-- Task instructions --
Tally every line of the records below that includes "elbow", and reply with the total alone.

Records provided below:

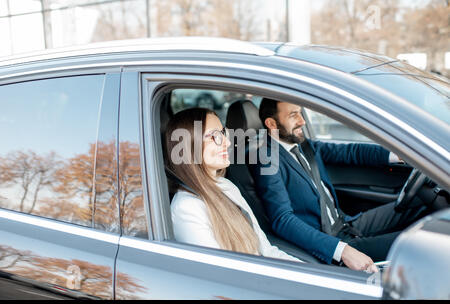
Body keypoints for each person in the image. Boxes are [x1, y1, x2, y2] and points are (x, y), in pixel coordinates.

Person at [249, 98, 426, 273]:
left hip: (346, 223)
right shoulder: (267, 160)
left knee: (421, 202)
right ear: (272, 123)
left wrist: (400, 155)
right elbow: (283, 220)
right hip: (330, 241)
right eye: (293, 115)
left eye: (301, 113)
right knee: (420, 243)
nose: (302, 121)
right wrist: (343, 251)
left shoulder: (304, 146)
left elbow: (351, 152)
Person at [165, 107, 300, 262]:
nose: (227, 142)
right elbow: (220, 274)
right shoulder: (187, 208)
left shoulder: (226, 186)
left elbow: (266, 250)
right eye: (215, 136)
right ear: (189, 146)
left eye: (223, 133)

End of Records provided.

-- Completed task --
4